Não duvidamos que todos estes escândalos desgastaram, em muito, a figura do ainda Papa Bento XVI. Contudo, deveria ter levado, mesmo assim, a sua missão até ao fim! As razões que invoca só são suficientes para justificar o abandono dum cargo banal, o que não é seguramente o caso. Compreendo e tenho de respeitar a sua posição (até porque é uma decisão legal), mas sinceramente não concordo com ela.
Mesmo assim, e durante o seu pontificado, este Papa reafirmou a posição da Igreja contra o aborto e a eutanásia, defendendo os valores da vida.
Recorde-se que este fenómeno de resignação é bastante raro. Para além de Bento XVI, só 7 Papas (num todo de 266) renunciaram durante a História da Igreja, a saber:

  • 1º - Em 97 d.C., Clemente I renuncia a favor de Evaristo. Contudo, Clemente tomou tal decisão para assegurar a continuidade do culto, visto que seria detido e condenado à morte pelos romanos. Foi considerado um mártir da Igreja.

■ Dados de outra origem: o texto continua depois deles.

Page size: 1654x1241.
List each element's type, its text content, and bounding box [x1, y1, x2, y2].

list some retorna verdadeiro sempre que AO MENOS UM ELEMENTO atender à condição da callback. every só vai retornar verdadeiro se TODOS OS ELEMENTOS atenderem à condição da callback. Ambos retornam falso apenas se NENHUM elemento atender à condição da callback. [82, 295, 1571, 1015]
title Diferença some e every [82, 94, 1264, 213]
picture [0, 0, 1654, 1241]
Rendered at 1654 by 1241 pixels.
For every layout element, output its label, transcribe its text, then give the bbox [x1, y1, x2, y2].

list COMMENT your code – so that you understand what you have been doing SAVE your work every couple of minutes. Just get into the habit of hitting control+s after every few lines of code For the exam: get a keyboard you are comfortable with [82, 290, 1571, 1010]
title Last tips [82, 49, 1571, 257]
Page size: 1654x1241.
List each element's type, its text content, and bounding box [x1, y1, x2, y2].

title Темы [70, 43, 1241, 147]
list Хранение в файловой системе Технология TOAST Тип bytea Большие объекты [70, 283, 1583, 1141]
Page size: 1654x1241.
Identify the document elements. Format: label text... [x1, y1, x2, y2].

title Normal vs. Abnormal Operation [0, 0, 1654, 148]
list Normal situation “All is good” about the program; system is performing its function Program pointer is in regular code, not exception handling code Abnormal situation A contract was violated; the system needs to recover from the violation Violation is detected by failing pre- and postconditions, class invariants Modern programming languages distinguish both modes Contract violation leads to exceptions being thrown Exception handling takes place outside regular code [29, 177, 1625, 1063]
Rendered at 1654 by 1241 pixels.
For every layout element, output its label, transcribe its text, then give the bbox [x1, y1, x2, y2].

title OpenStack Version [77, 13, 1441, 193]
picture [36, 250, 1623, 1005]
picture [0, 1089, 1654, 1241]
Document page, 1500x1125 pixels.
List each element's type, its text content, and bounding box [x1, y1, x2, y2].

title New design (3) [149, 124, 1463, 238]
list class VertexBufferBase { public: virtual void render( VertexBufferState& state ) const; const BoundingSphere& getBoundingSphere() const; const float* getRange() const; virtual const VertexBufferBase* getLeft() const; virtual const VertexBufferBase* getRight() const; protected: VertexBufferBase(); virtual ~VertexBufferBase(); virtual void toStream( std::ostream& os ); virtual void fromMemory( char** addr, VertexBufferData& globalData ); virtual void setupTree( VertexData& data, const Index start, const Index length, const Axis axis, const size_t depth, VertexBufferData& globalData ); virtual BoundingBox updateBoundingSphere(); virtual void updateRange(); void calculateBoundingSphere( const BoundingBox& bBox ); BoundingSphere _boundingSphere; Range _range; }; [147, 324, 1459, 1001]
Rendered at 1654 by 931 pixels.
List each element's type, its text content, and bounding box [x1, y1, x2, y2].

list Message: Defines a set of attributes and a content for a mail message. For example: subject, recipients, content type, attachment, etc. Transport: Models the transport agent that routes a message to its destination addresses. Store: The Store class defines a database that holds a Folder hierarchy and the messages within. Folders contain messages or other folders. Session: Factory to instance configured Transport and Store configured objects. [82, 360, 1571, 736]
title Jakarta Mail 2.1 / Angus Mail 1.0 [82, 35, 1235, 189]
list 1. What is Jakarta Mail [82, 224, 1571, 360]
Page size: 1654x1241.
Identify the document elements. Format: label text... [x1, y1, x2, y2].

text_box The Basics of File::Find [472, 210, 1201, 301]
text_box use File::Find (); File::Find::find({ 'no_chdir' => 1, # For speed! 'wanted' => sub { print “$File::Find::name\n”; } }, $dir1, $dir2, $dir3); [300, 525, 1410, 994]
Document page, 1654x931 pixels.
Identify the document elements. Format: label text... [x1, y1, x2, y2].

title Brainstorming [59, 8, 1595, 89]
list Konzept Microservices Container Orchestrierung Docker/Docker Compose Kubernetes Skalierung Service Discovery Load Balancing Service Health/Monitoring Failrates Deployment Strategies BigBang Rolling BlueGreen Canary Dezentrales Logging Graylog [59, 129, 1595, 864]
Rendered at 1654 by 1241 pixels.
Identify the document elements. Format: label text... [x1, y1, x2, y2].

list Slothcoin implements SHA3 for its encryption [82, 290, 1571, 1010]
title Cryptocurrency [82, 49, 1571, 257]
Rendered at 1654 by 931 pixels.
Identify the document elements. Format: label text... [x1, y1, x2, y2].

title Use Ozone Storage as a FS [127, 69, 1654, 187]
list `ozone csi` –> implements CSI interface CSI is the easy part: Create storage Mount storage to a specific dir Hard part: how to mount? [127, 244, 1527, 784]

File:Giovanni Battista Tiepolo 094.jpg

Imagem nº 1 - São Clemente terá convertido muitos dos prisioneiros que encontrou durante o seu cativeiro, antes de ser lançado ao mar pelos romanos que procederam à sua execução desse modo.


  • 2º - O Papa Ponciano resigna em 235 d.C, depois de ter sido enviado para o exílio pelo imperador Maximino Trácio. Na Sardenha, trabalhou nas minas, tendo sido utilizado como escravo. Há quem defenda que tivesse sido executado também, sendo açoitado até à morte. Terá sido outro mártir, abdicando a favor de Antero. Só em 313 d.C., o culto cristão seria permitido no Império, graças ao Édito de Milão de Constantino I.


Pontian.jpg

Imagem nº 2- São Ponciano também foi um mártir da Igreja que não resistiu às perseguições dos romanos.


  • 3º O Papa Silvério renuncia em 537 d.C., tendo sido alvo duma tramóia preparada por Vigílio, seu diácono que desejava ocupar o seu lugar. Silvério conheceu o exílio na Turquia e acabaria mais tarde, por ser desterrado para a Ilha de Palmarola, onde terá morrido devido à escassez de alimentos. Foi reabilitado pela Igreja e inclusive canonizado no decurso do século XI.

File:Silverius2.jpg

Imagem nº 3 - O Papa Silvério fora alvo duma tramóia por parte de Vigílio, seu sucessor.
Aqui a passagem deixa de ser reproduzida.